Il aura fallu attendre 2022 pour que le Super Bowl célèbre les grandes stars du rap. Enfin! Ce style musical existe pourtant depuis plus de quarante ans, c’est la musique la plus écoutée sur les plateformes de streaming et en concert. Les Etats-Unis sont sa patrie de naissance et de prédilection. Et pourtant.
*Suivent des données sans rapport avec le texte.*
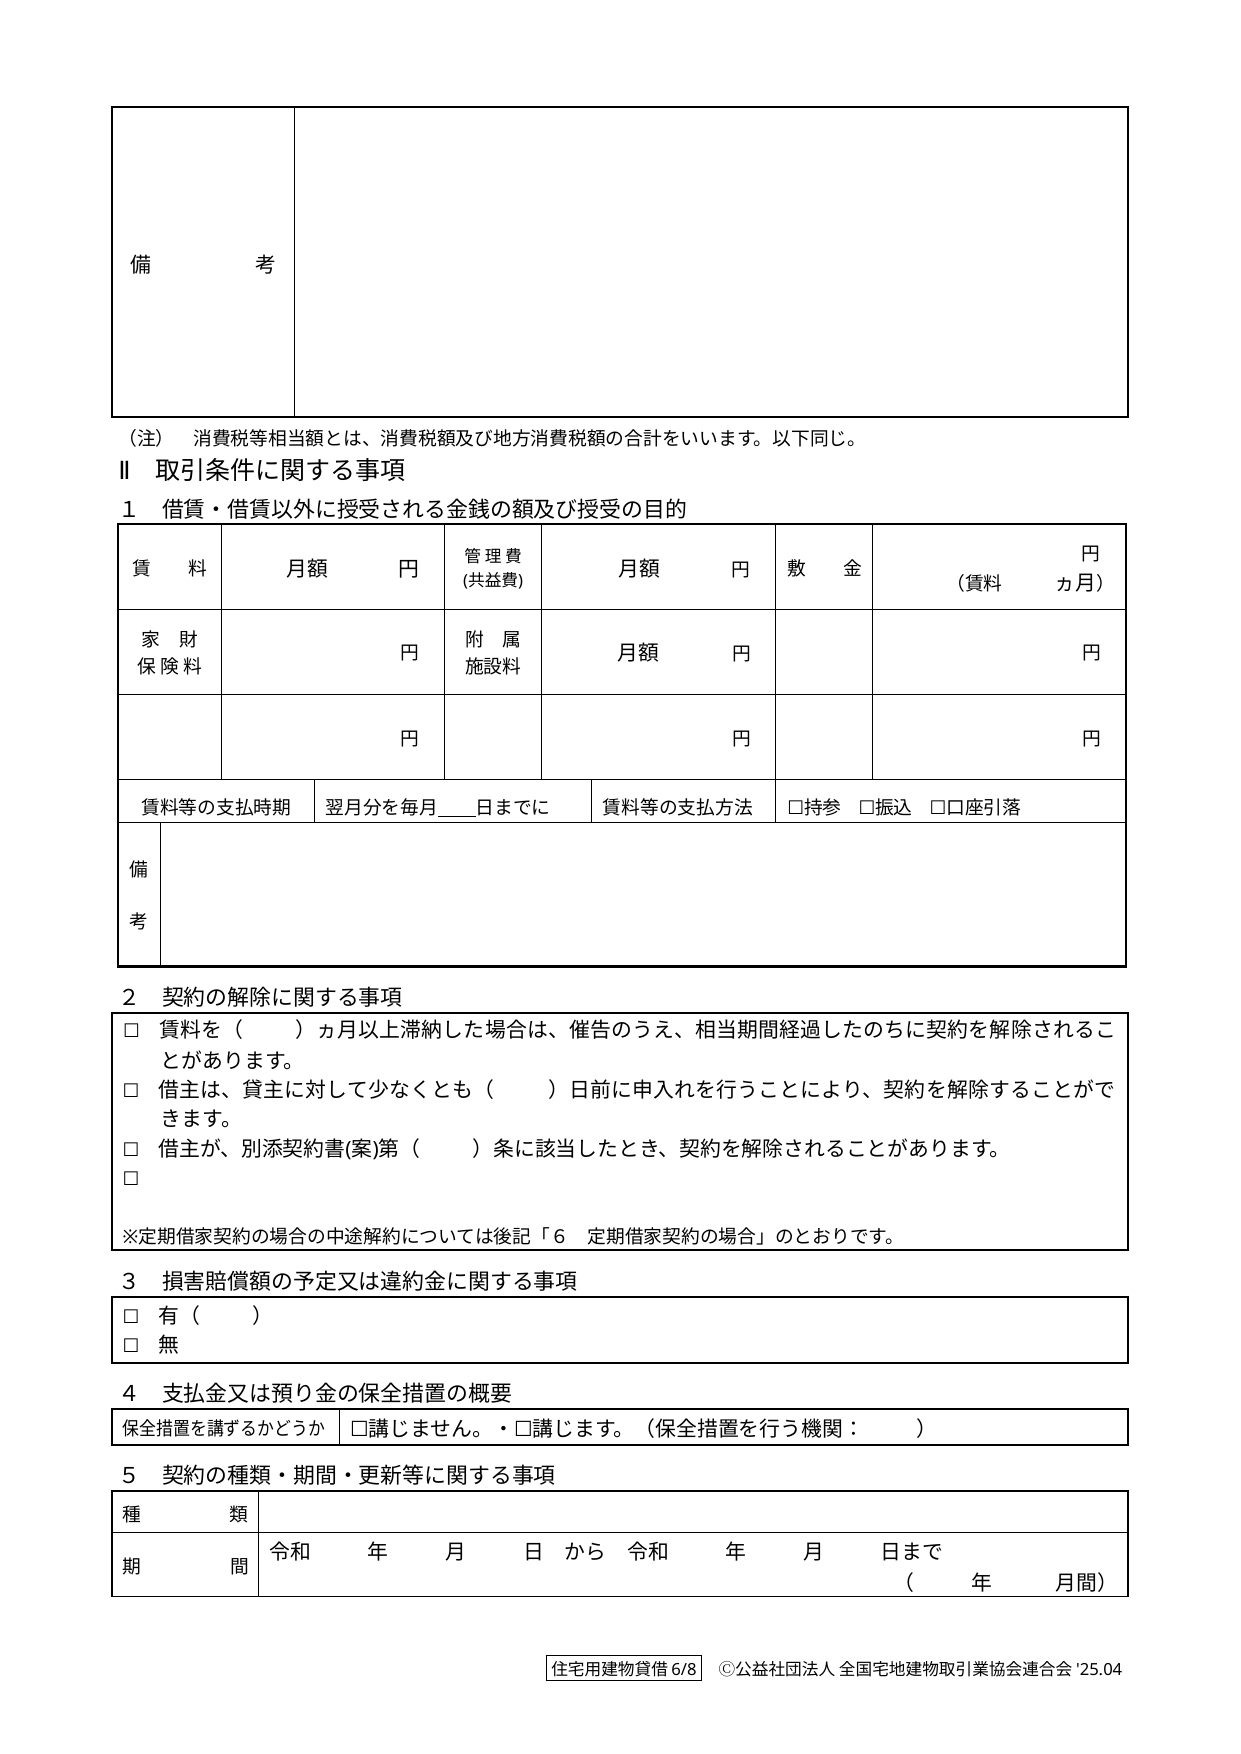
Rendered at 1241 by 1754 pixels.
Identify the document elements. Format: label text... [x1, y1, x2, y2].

table_cell 附 属 施設料 [445, 610, 541, 694]
table_header 月額 円 [222, 525, 444, 609]
text ２ 契約の解除に関する事項 [118, 980, 1122, 1012]
table_header 賃料を（ ）ヵ月以上滞納した場合は、催告のうえ、相当期間経過したのちに契約を解除されることがあります。 借主は、貸主に対して少なくとも（ ）日前に申入れを行うことにより、契約を解除することができます。 借主が、別添契約書(案)第（ ）条に該当したとき、契約を解除されることがあります。 ※定期借家契約の場合の中途解約については後記「６ 定期借家契約の場合」のとおりです。 [113, 1014, 1127, 1249]
table_header 円 （賃料 ヵ月） [873, 525, 1125, 609]
table_cell 円 [222, 610, 444, 694]
table_cell [295, 108, 1127, 416]
table_cell 翌月分を毎月 日までに [315, 780, 591, 822]
table_header 保全措置を講ずるかどうか [113, 1410, 339, 1444]
table_header 管 理 費 (共益費) [445, 525, 541, 609]
table_header 講じません。・講じます。（保全措置を行う機関： ） [340, 1410, 1127, 1444]
table_cell 賃料等の支払時期 [119, 780, 314, 822]
table_cell 円 [542, 695, 775, 779]
table_cell 家 財 保 険 料 [119, 610, 221, 694]
text （注） 消費税等相当額とは、消費税額及び地方消費税額の合計をいいます。以下同じ。 [118, 423, 1137, 450]
table_cell [776, 610, 872, 694]
table_cell [776, 695, 872, 779]
table_cell 期間 [113, 1533, 258, 1596]
table_cell 円 [873, 695, 1125, 779]
table_cell [161, 823, 1125, 965]
table_cell 備 考 [113, 108, 294, 416]
table_cell 備 考 [119, 823, 160, 965]
text １ 借賃・借賃以外に授受される金銭の額及び授受の目的 [118, 492, 1122, 523]
table_cell 円 [222, 695, 444, 779]
table_cell 円 [873, 610, 1125, 694]
table_header 敷 金 [776, 525, 872, 609]
table_header [259, 1492, 1127, 1532]
text ５ 契約の種類・期間・更新等に関する事項 [118, 1458, 1122, 1490]
text ４ 支払金又は預り金の保全措置の概要 [118, 1376, 1122, 1408]
table_header 月額 円 [542, 525, 775, 609]
table_header 種類 [113, 1492, 258, 1532]
table_header 賃 料 [119, 525, 221, 609]
table_cell [119, 695, 221, 779]
table_cell 賃料等の支払方法 [592, 780, 775, 822]
table_cell [445, 695, 541, 779]
text ３ 損害賠償額の予定又は違約金に関する事項 [118, 1264, 1122, 1296]
table_header 有（ ） 無 [113, 1298, 1127, 1362]
text Ⅱ 取引条件に関する事項 [118, 450, 1122, 487]
table_cell 月額 円 [542, 610, 775, 694]
table_cell 持参 振込 口座引落 [776, 780, 1125, 822]
table_cell 令和 年 月 日 から 令和 年 月 日まで （ ） [259, 1533, 1127, 1596]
Le rap a toujours été sous-estimé et rarement reconnu à sa juste valeur. Souvent, il a même bénéficié à d’autres artistes qu’à ses créateurs les plus légitimes. Les puristes n’apprécient ainsi pas que «Rapper’s Delight» par The Sugarhill Gang, le premier titre du genre à cartonner dans les charts, ait été le fait de géniaux opportunistes ou que Blondie – un groupe de rock – remporte le jackpot avec son «Rapture», premier morceau scandé à atteindre le top du Billboard. On ne parle même pas de l’espace francophone, où les premiers titres de rap à être classés dans le Top 50 étaient… les chansons parodiques de sketchs des Inconnus.
Cette fois, le rap a remporté la mise et ce pic n’annonce pas un éventuel déclin. Certes, Dr. Dre est parfois plus connu par la jeune génération pour ses casques Beats vendus 3 milliards de dollars à Apple que pour son chef-d’œuvre «The Chronic», paru en 1992. Mais le Super Bowl a aussi sacralisé cette année un artiste très complet, Kendrick Lamar (34 ans), qui a encore toute sa carrière devant lui. Quant à la nouvelle génération de rappeurs, elle compte dans le monde entier une multitude de talents exceptionnels, comme plus près de nous, celui d’Orelsan qui vient de remporter trois Victoires de la Musique.
Le rap a désormais infusé partout, dans la culture populaire, dans le langage de tous les jours, dans l’imagerie des créateurs et même dans la mode, avec le «street wear», qui a ringardisé une manière plus conventionnelle de s’habiller. Signe des temps: on ne compte plus les anciennes stars du micro qui apparaissent dans les séries TV, la nouvelle expression artistique figurant désormais au sommet de la culture consommée par le plus grand nombre.
Jean de La Fontaine aurait pu faire un excellent rappeur, pour ses capacités à la fois de conteur et de chroniqueur social ainsi que pour cet adage qui vaut pour tout ce mouvement artistique: «Patience et longueur de temps font plus que force ni que rage.»